US Banks See Sharp Decline in Loan Demand

May 7, 2024

US Banks See Sharp Decline in Loan Demand

In a recent survey published on Monday by the Federal Reserve, senior loan officers across the United States have indicated a renewed weakening in demand for industrial loans and a decrease in household demand for credit in the first quarter of the year.

The Federal Reserve's survey results, which were available to Fed officials last week, played a role in the decision to maintain the policy rate steady within the 5.25%-5.5% range.
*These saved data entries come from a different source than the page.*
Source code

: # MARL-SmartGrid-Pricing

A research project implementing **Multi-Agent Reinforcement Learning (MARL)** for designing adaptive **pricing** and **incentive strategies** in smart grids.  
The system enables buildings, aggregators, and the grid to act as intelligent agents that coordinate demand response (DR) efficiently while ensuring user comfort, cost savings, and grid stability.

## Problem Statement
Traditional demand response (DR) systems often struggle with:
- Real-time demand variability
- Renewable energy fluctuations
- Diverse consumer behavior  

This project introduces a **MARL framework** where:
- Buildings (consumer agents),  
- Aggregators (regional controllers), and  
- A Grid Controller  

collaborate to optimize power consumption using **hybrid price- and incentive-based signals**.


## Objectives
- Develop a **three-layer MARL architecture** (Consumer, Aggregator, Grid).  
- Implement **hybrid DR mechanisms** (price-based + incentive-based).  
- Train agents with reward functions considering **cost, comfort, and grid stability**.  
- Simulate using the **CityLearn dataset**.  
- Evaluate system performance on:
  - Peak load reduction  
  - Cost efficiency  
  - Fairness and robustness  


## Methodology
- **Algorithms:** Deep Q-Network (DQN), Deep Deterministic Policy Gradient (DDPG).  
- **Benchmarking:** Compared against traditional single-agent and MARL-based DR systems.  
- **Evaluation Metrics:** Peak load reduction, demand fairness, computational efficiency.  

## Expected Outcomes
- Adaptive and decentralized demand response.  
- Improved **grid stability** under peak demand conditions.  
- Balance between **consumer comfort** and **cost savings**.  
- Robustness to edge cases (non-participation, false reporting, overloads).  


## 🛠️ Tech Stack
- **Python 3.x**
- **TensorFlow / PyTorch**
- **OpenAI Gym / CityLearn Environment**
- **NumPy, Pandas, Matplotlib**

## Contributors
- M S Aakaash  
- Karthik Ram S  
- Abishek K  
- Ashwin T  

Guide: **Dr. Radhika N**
The officials expressed their intention to hold rates at this level as long as necessary to combat inflation.

Nationwide economist Ben Ayers commented on the findings, stating, "Many consumers and businesses are feeling the pinch from reduced credit availability even as the Fed looks set to keep interest rates higher into 2025. This could set the stage for weaker activity ahead and makes the economy more susceptible to an unexpected shock."

The survey revealed that the net share of large and medium-sized banks that reported tightening standards for commercial and industrial (C&I) loans increased slightly to 15.6%, up from 14.5%. There was also a notable rise in banks reporting weaker demand for C&I loans.

In contrast, the commercial real estate (CRE) loan sector showed signs of easing, with a reduction in the number of banks tightening standards to the lowest level in two years. Additionally, a lower share of banks reported a drop in demand for CRE loans, and foreign banks even noted an overall increase in demand for CRE loans.

When it comes to household loans, the trend was less encouraging. Banks reported a tightening of standards for auto loans, while there was a decrease in tightening for credit cards and other consumer loans. The demand for household loans deteriorated across all categories, with the demand for auto loans hitting the weakest point in a year.

Some may argue that the Federal Reserve's monetary policy is having its intended effect of cooling off the economy to manage inflation. However, the decline in loan demand across various sectors may signal a broader economic slowdown and increased vulnerability to potential financial shocks.